A candlelight vigil is a perfect way to remember all of the victims of the terrorist attacks on 9/11. Every year, thousands of Americans go to ground zero to light candles for advent and lay wreaths on what has become sacred ground. The presence of the office workers and first responders who met their tragic end on that hollowed day can no doubt be felt in the hearts of the mourners.
Take Up Donations for Victims and Their Families
It’s imperative to remember the sacrifice of the brave first responders and office workers who died on 9/11, but that’s not nearly enough. Many of the survivors are still suffering from illnesses and mental health issues. The families of the ones who died have financial issues to deal with due to the loss of income or exorbitant medical costs.

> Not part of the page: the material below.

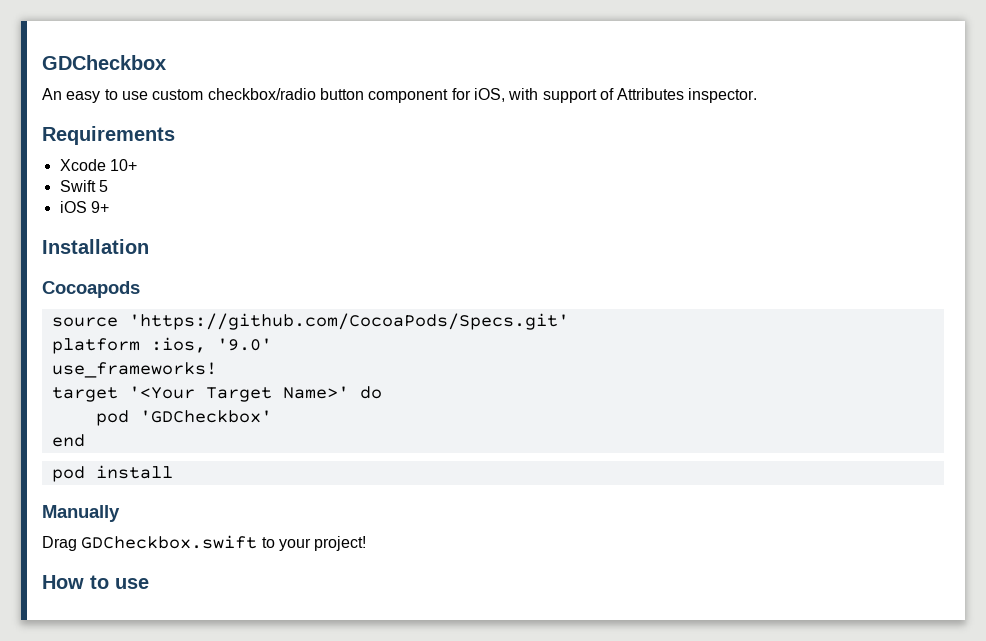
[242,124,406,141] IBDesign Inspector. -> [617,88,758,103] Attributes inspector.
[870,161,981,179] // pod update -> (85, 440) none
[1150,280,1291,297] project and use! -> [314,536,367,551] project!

If you’re active in your community, then one thing you can do to honor the memories of the 9/11 victims is to take up donations for their families and survivors. They need funding for everything from healthcare to mental health services and even help with rent and utilities.
Even if you don’t feel like you can set up a charity yourself, you can donate to charities that already cater to victims and their families. It’s hard to imagine the financial impact that 9/11 had on survivors and the families of victims, but it’s easy to do something about it.
Advocate for Victims and Their Families
Sometimes the most powerful thing you can provide people with is a voice. There are thousands of people in New York and the rest of the country who still haven’t been compensated for their trauma.
The WTC Victim Compensation Fund is set up to reward money to victims and their families, but they still often have obstacles to overcome to receive what’s theirs. If you’re a lawyer or a person of means, then your skills or finances could help someone else get the compensation they need to handle health care and living costs. Firefighters and police officers went from being heroes to superheroes on 9/11. As an advocate, you have an opportunity to do the same thing for them.
Say Thank You
You never know how far a simple thank you can go. A sincere thank you has the ability to warm the heart as not even a candlelit service or money can.
Even if you don’t live in New York City, 9/11 is still a great day to say thank you to your local first responders. Throw a block party, and invite the firefighters and police to it. It’s a great way to show your appreciation for their service and build a bond between the first responders and your community.